### What the task requires:
Among the records below, find the line that has "left knee: (73, 190)"; from there, give the lines again exactly, and stop after the line that has "left knee: (169, 381)".

### Given data:
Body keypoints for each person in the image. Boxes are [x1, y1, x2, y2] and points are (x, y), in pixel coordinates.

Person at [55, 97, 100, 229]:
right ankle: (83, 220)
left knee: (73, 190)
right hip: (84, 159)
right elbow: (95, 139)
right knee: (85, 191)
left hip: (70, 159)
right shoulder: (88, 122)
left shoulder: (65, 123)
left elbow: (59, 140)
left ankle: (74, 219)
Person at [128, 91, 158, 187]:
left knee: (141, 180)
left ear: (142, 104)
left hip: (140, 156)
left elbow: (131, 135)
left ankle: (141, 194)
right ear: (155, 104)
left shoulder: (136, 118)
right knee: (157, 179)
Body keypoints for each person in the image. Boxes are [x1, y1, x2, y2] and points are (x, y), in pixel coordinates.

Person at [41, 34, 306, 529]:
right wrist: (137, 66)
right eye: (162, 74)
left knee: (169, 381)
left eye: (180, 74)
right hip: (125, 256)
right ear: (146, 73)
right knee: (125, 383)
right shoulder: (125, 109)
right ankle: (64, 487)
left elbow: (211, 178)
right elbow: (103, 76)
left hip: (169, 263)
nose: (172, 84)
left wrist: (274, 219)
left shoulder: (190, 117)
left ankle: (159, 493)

### Task output:
left knee: (73, 190)
right hip: (84, 159)
right elbow: (95, 139)
right knee: (85, 191)
left hip: (70, 159)
right shoulder: (88, 122)
left shoulder: (65, 123)
left elbow: (59, 140)
left ankle: (74, 219)
Person at [128, 91, 158, 187]:
left knee: (141, 180)
left ear: (142, 104)
left hip: (140, 156)
left elbow: (131, 135)
left ankle: (141, 194)
right ear: (155, 104)
left shoulder: (136, 118)
right knee: (157, 179)
Body keypoints for each person in the image. Boxes are [x1, y1, x2, y2] and points are (x, y), in pixel coordinates.

Person at [41, 34, 306, 529]:
right wrist: (137, 66)
right eye: (162, 74)
left knee: (169, 381)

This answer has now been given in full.